## GIVEN DATA
____

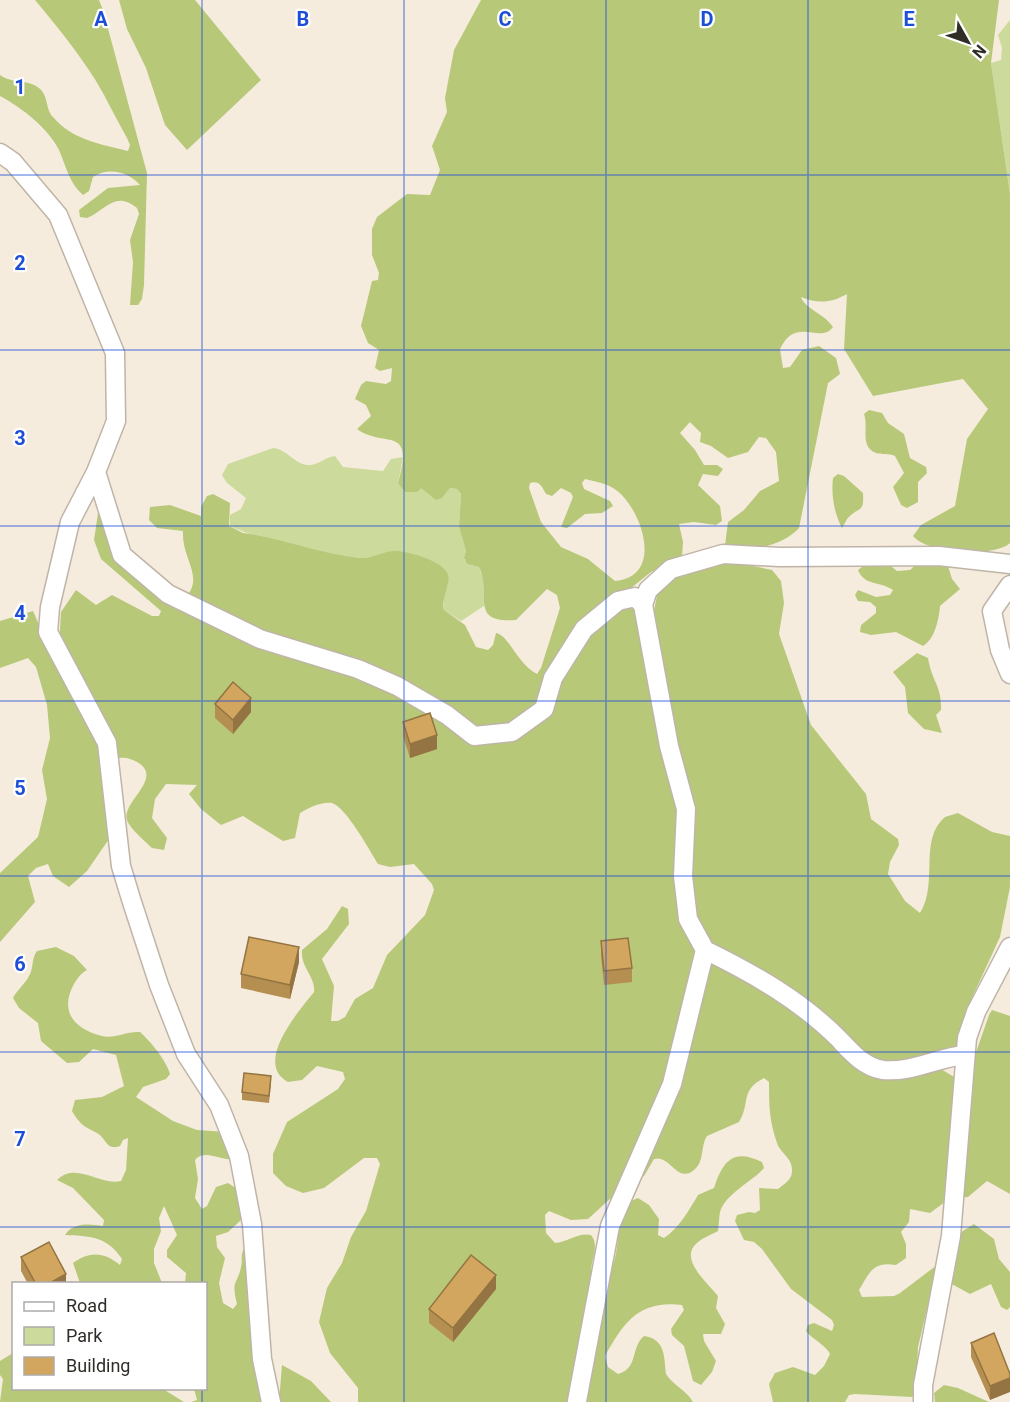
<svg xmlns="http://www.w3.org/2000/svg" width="1010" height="1402" font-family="Roboto,sans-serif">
<rect width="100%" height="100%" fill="#f6ecdd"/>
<!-- green -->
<path fill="#ccdb9b" d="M 1010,20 L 1010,194 L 991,63 L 1001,60 L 1002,48 L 998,35 Z
M 273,448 C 287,449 294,464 308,465 C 317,466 325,457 335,456 L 343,467 L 383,471 L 391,459 L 403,457 L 398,483 L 421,487 L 442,498 L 450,488 L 457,489 L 461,494 L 459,527 L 466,551 L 464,559 L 467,564 L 479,567 L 483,579 L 484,606 L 461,621 L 444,610 L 443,597 L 448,584 C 437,575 425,560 412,555 C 393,548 382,558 363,558 C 333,558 256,539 230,526 L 230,515 L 241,509 L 246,498 L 227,483 L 222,475 L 228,464 Z"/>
<!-- forest -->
<path fill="#b7c879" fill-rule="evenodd" d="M 35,0 L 99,0 L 103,10 L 147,173 L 144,285 L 142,299 L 138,305 L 130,305 L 133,262 L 130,240 L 139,214 L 137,208 C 115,190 106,210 87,218 L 80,217 L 79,210 L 108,188 L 140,185 C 128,171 108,167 93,177 L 89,191 L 83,195 C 69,183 66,166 59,150 C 47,127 22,108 0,96 L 0,75 C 12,84 28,79 39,88 C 49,96 45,109 53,117 C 72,140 101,144 128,151 L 130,145 L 127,138 C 116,119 107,99 96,81 C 78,52 56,25 35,0 Z
M 119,0 L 195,0 L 261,80 L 187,150 L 165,125 L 146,68 L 127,29 Z
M 481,0 L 999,0 L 991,63 L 1010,194 L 1010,543 C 994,558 926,553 913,536 L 921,525 L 955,506 L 967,439 L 988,409 L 963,379 L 873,396 L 844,349 L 847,294 C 831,303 818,304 801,297 C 805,309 825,314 833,327 C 820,345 796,315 780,349 L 783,368 L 790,367 L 802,350 L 819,346 L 836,358 L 840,374 L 828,383 L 799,528 C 783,546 747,554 725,545 L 728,522 L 744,510 L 760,491 L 779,481 L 776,452 L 766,438 L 759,437 L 748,452 L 728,458 L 711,446 L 700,442 L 701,433 L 690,422 L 680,433 L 695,450 L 704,465 L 717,465 L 723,469 L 718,476 L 703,474 L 698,485 L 720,506 L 722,521 L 716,525 L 694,522 L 679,524 L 683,542 L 682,557 L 651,572 L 626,592 L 652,621 L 659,585 L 692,564 L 733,562 L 772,570 L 781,581 L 784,603 L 779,634 L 811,725 L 866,794 L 871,819 L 898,839 L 899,845 L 890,862 L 888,874 L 905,901 L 920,913 C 939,883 918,840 945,817 L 958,813 L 992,832 L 1010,836 L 1010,887 L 1000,937 L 965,1013 L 957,1046 L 939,1068 L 956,1078 L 969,1112 L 973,1061 L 989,1015 L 992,1010 L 1010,1016 L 1010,1194 L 987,1181 L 968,1197 L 949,1199 L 930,1213 L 910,1209 L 909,1222 L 901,1232 L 906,1244 L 906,1258 L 896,1265 C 873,1261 870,1272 859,1290 L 862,1297 L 894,1296 L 900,1293 L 937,1265 L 958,1234 L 974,1224 L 994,1239 L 999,1259 L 1010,1272 L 1010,1307 L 1007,1310 L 1001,1307 L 991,1284 L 970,1294 L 948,1282 L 931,1297 L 927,1309 L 918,1347 L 916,1393 L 912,1397 L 855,1394 L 849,1395 L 845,1402 L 773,1402 L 769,1384 L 775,1373 L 793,1367 L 815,1375 L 824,1366 L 830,1354 C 826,1345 813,1340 806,1331 L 808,1325 L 814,1323 L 832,1331 L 834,1325 L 832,1320 L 791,1289 L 762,1249 L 754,1242 L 744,1240 L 735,1221 L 737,1215 L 749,1212 L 755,1213 L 760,1210 L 759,1188 L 778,1189 C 784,1184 792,1180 792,1171 C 793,1158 780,1153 777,1143 C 769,1120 769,1105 769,1082 L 764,1078 C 739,1091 751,1103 739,1122 L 707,1136 C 700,1147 705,1161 694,1170 C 677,1184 670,1154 654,1159 L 644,1176 L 623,1187 L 588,1219 L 571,1220 L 549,1211 L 545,1215 L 546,1233 L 555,1243 C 568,1242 578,1232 591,1235 C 602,1248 586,1265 593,1280 L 603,1284 C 618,1265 619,1237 618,1213 L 626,1203 L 638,1198 L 649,1205 L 659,1219 L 658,1235 L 664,1238 C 678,1229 690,1209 698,1195 L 714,1188 C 723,1161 733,1148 762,1162 L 764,1168 C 752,1182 726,1193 720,1212 C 719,1217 719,1225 718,1231 C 711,1235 702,1238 697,1243 C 678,1259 708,1283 718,1296 L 716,1308 L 725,1324 L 721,1334 L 703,1334 L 704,1341 L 716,1361 L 712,1372 L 701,1385 L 693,1381 L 684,1346 L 672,1335 L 671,1329 L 684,1310 L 682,1305 C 639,1300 624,1322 605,1356 L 608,1367 L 618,1374 C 639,1368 630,1348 644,1336 C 666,1339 664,1358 666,1374 C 674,1386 686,1390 693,1402 L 358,1402 L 358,1388 L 330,1353 L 319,1322 L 327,1288 L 342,1263 L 351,1237 L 366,1211 L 380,1164 L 377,1158 L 364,1158 L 324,1188 L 303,1193 L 286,1186 L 273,1173 L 273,1154 L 287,1122 L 338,1089 L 345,1079 L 343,1072 L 317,1066 L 302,1080 L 288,1082 C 253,1063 299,1011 314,992 C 316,977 300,967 302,950 L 327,929 L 342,906 L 348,909 L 349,924 L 322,959 L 334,986 L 331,1021 L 338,1021 L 345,1017 L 355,999 L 373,988 L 387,955 L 425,915 L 434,890 L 432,884 L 414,864 L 390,867 L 378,864 C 370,851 346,807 332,803 C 323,801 307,808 300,813 L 295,838 L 283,841 L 243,816 L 221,825 L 201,809 L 189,794 L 197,785 L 166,784 L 155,799 L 152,818 L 167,838 L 164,850 L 152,848 C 145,841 130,829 127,820 C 121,802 165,778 137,762 C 131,759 127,757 119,758 L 114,763 L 109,839 L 87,871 L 69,887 L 53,876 L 48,864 L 36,868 L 28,876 L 35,902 L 0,942 L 0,873 L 38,837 L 47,799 L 42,770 L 50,738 L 47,705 L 36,667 L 28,658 L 0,668 L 0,621 L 33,611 L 46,641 L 59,646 L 61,612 L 76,590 L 96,605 L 112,595 L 152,616 L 159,616 L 161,611 L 101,559 L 94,540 L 98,513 L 104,510 L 114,540 L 180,602 C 209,580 181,561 183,531 L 157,528 L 149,520 L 150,507 L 170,505 L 201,516 L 201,507 L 207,496 L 213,494 L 230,503 L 229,526 L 243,533 C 283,538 320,554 360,558 C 373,559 383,551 395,551 C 408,551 438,560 446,571 C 454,581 440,597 444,610 L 465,625 L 476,647 L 488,650 L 493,645 L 496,633 C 510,636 517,664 537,674 L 541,668 L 560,608 L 557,595 L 547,589 L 516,620 C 468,624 492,593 479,567 L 467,564 L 464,558 L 466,551 L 459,527 L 461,494 L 457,489 L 450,488 L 442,498 L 436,500 L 421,488 L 417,492 L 405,492 L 398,483 C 415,423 384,449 357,429 L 371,416 L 366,405 L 355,399 L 361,385 L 366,381 L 386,384 L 391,381 L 392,368 L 380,371 L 375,368 L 379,350 L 368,343 L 361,326 L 372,281 L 378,280 L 379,273 L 372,255 L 372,229 L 377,217 L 407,194 L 430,195 L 440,170 L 432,146 L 447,112 L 445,98 L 454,50 ZM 585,479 C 596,482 607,483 616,490 C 642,509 665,577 615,581 L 588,559 L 561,547 L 541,522 L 529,488 L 530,483 C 540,480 542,487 546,494 L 552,496 L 561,488 L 571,493 L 573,497 L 561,527 L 567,528 L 585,514 L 602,513 L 613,506 L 610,501 L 584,489 L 582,483 Z
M 869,410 L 882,413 L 888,423 L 904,434 L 910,458 L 926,467 L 927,473 L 918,482 L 918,502 L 907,508 L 901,505 L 893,487 L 904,473 L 895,456 C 889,453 882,455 876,453 C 859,446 869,428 864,414 Z
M 838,474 L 844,476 L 863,493 C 864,512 861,506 850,516 C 846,519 845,524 842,528 C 834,513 831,494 833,478 Z
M 873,546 L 886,551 L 887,563 L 897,571 L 910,570 L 925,556 L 948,566 L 952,579 L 960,589 L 940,606 C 939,619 935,639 923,646 L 896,632 L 871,635 L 860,632 L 861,625 L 876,613 L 876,607 L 870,602 L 858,601 L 855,595 L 858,590 L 876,597 L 890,595 L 893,590 C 880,581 864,586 858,570 L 868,562 L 867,549 Z
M 917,653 L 928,658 C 932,682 942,686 941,710 L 936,715 L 942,733 L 924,729 L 908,713 L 905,687 L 893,672 Z
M 56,947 L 74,956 L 87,970 C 80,974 78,978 74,984 C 59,1011 74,1029 102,1036 C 115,1039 126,1031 140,1032 C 151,1042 166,1060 170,1074 L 166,1079 L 143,1087 L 136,1097 L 173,1121 L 197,1130 L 226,1132 L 236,1159 C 222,1162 205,1148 195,1160 L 198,1179 L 195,1198 L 202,1209 L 207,1206 L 216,1187 L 228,1183 L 245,1194 L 241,1220 L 228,1232 L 216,1236 L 217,1247 L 225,1258 L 219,1283 L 223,1303 L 233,1309 L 237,1304 C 231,1279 237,1286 241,1267 C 243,1260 240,1255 244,1249 L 251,1250 L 270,1402 L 191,1402 L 197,1400 L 194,1389 L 206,1388 L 206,1284 L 185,1283 L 186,1273 L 167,1257 L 167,1250 L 177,1235 L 164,1206 L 159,1218 L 161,1231 L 154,1249 L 154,1263 L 162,1283 L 80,1283 L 73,1263 C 90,1251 104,1252 120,1265 L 122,1259 C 107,1236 89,1236 65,1235 C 73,1222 90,1224 103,1226 L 104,1220 L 73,1188 L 57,1180 C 77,1161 99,1186 121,1181 L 126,1170 L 128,1138 L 123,1140 L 120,1146 C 106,1151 107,1139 97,1133 C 84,1126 81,1126 72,1111 L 75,1100 L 102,1097 L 124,1086 L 116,1055 L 93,1049 L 79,1062 L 67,1063 L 41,1041 L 38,1023 L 19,1008 L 13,998 C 17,990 25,984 29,976 C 34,968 31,959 37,951 Z
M 13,1353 L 14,1388 L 163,1389 L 184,1402 L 0,1402 L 3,1379 L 0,1375 L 0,1361 Z
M 282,1365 L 311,1381 L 331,1402 L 279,1402 Z
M 944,1385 L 958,1388 L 989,1402 L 935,1402 L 934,1393 Z"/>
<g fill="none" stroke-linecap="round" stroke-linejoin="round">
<defs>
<path id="minor" d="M 0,153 L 13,162 L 58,215 L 115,353 L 116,421 L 96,472 L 70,522 L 50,607 L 48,632 L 107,743 L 121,866 L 131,899 L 159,985 L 186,1054 L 219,1105 L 239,1156 L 252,1224 L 262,1359 L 271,1402
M 96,472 L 122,555 L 168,594 L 260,639 L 358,669 L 397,686 L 447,715 L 474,736 L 512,732 L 544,709 L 553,678 L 584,629 L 618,601 L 635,597 L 643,605 L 669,746 L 686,809 L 683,876 L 688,919 L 705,950 L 672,1084 L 610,1226 L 577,1401
M 1010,585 L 992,611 L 1000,650 L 1010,674
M 643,605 L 648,590 L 671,569 L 723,554 L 779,557 L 939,556 L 1010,564
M 705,950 C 754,974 800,1000 839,1039 C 851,1052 864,1067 883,1070 C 911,1073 939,1057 965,1055
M 923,1402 L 923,1385 L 951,1236 L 967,1038 L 976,1012 L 1010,947"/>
</defs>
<!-- minor casing -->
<use href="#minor" stroke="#bfb5a7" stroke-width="21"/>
<!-- minor -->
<use href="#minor" stroke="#fff" stroke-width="18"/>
</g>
<!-- wall -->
<path fill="#b58f51" d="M 215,704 L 251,712 L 233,734 L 215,718 Z
M 403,722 L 437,749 L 410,758 L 403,736 Z
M 601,941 L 632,968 L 632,982 L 604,985 L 601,956 Z
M 299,962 L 290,999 L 241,988 L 241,974 Z
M 271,1083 L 269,1103 L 242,1100 L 242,1092 Z
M 21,1257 L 66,1284 L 28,1284 L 21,1271 Z
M 496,1289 L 453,1342 L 429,1323 L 429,1309 Z
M 994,1333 L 990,1400 L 971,1357 L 971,1343 Z"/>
<!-- shaded-wall -->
<path fill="#937442" d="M 251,698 L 251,712 L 233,734 L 233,720 Z
M 437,735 L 437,749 L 410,758 L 410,744 Z
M 299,947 L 299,962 L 290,999 L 290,985 Z
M 66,1274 L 66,1284 L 48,1284 Z
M 496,1275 L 496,1289 L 453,1342 L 453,1328 Z
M 1010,1378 L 1010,1392 L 990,1400 L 990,1386 Z"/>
<!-- building -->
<path fill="#d2a65e" stroke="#937442" stroke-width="1.5" d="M 233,682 L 251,698 L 233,720 L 215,704 Z
M 430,713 L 437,735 L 410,744 L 403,722 Z
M 249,937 L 299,947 L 290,985 L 241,974 Z
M 628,938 L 632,968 L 604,971 L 601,941 Z
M 244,1073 L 271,1076 L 269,1096 L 242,1092 Z
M 49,1242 L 66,1274 L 48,1284 L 36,1284 L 21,1257 Z
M 471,1255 L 496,1275 L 453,1328 L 429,1309 Z
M 994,1333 L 1010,1374 L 1010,1378 L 990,1386 L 971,1343 Z"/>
<!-- grid -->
<path fill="none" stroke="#1d4ed8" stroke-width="1.5" stroke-opacity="0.55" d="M 202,0 L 202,1284M 404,0 L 404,1402M 606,0 L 606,1402M 808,0 L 808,1402M 0,175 L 1010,175M 0,350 L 1010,350M 0,526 L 1010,526M 0,701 L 1010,701M 0,876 L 1010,876M 0,1052 L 1010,1052M 0,1227 L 1010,1227M 202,1388 L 202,1402"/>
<g font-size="20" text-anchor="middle" font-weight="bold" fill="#1d4ed8" stroke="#fff" stroke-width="4.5" stroke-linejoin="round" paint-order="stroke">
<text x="101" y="26">A</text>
<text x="303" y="26">B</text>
<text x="505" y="26">C</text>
<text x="707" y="26">D</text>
<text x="909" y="26">E</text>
<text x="20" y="94">1</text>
<text x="20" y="270">2</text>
<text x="20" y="445">3</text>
<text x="20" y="620">4</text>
<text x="20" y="795">5</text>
<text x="20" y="971">6</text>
<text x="20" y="1146">7</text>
</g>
<!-- legend -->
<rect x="12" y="1282" width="195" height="108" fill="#ffffff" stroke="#acaba9" stroke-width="1.5"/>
<rect x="24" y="1302" width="30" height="9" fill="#ffffff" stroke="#acaba9" stroke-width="1.5"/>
<text x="66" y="1312" font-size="18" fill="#302d27">Road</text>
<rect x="24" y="1327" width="30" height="18" fill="#ccdb9b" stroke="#acaba9" stroke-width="1.5"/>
<text x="66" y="1342" font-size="18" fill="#302d27">Park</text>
<rect x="24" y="1357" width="30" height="18" fill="#d2a65e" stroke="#acaba9" stroke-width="1.5"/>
<text x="66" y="1372" font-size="18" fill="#302d27">Building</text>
<!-- north arrow -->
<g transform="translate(968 42) rotate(130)" stroke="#ffffff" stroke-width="4.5" paint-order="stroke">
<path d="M0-4.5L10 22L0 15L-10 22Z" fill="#302d27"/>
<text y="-9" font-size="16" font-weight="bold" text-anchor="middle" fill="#302d27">N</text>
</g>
</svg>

____

## TRY IT
In the material above, find the line containing "M 282,1365 L 311,1381 L 331,1402 L 279,1402 Z" and the line containing "M 244,1073 L 271,1076 L 269,1096 L 242,1092 Z", then write out exactly those two lines and every line between them, and nothing more.

## WRITTEN RESPONSE
M 282,1365 L 311,1381 L 331,1402 L 279,1402 Z
M 944,1385 L 958,1388 L 989,1402 L 935,1402 L 934,1393 Z"/>
<g fill="none" stroke-linecap="round" stroke-linejoin="round">
<defs>
<path id="minor" d="M 0,153 L 13,162 L 58,215 L 115,353 L 116,421 L 96,472 L 70,522 L 50,607 L 48,632 L 107,743 L 121,866 L 131,899 L 159,985 L 186,1054 L 219,1105 L 239,1156 L 252,1224 L 262,1359 L 271,1402
M 96,472 L 122,555 L 168,594 L 260,639 L 358,669 L 397,686 L 447,715 L 474,736 L 512,732 L 544,709 L 553,678 L 584,629 L 618,601 L 635,597 L 643,605 L 669,746 L 686,809 L 683,876 L 688,919 L 705,950 L 672,1084 L 610,1226 L 577,1401
M 1010,585 L 992,611 L 1000,650 L 1010,674
M 643,605 L 648,590 L 671,569 L 723,554 L 779,557 L 939,556 L 1010,564
M 705,950 C 754,974 800,1000 839,1039 C 851,1052 864,1067 883,1070 C 911,1073 939,1057 965,1055
M 923,1402 L 923,1385 L 951,1236 L 967,1038 L 976,1012 L 1010,947"/>
</defs>
<!-- minor casing -->
<use href="#minor" stroke="#bfb5a7" stroke-width="21"/>
<!-- minor -->
<use href="#minor" stroke="#fff" stroke-width="18"/>
</g>
<!-- wall -->
<path fill="#b58f51" d="M 215,704 L 251,712 L 233,734 L 215,718 Z
M 403,722 L 437,749 L 410,758 L 403,736 Z
M 601,941 L 632,968 L 632,982 L 604,985 L 601,956 Z
M 299,962 L 290,999 L 241,988 L 241,974 Z
M 271,1083 L 269,1103 L 242,1100 L 242,1092 Z
M 21,1257 L 66,1284 L 28,1284 L 21,1271 Z
M 496,1289 L 453,1342 L 429,1323 L 429,1309 Z
M 994,1333 L 990,1400 L 971,1357 L 971,1343 Z"/>
<!-- shaded-wall -->
<path fill="#937442" d="M 251,698 L 251,712 L 233,734 L 233,720 Z
M 437,735 L 437,749 L 410,758 L 410,744 Z
M 299,947 L 299,962 L 290,999 L 290,985 Z
M 66,1274 L 66,1284 L 48,1284 Z
M 496,1275 L 496,1289 L 453,1342 L 453,1328 Z
M 1010,1378 L 1010,1392 L 990,1400 L 990,1386 Z"/>
<!-- building -->
<path fill="#d2a65e" stroke="#937442" stroke-width="1.5" d="M 233,682 L 251,698 L 233,720 L 215,704 Z
M 430,713 L 437,735 L 410,744 L 403,722 Z
M 249,937 L 299,947 L 290,985 L 241,974 Z
M 628,938 L 632,968 L 604,971 L 601,941 Z
M 244,1073 L 271,1076 L 269,1096 L 242,1092 Z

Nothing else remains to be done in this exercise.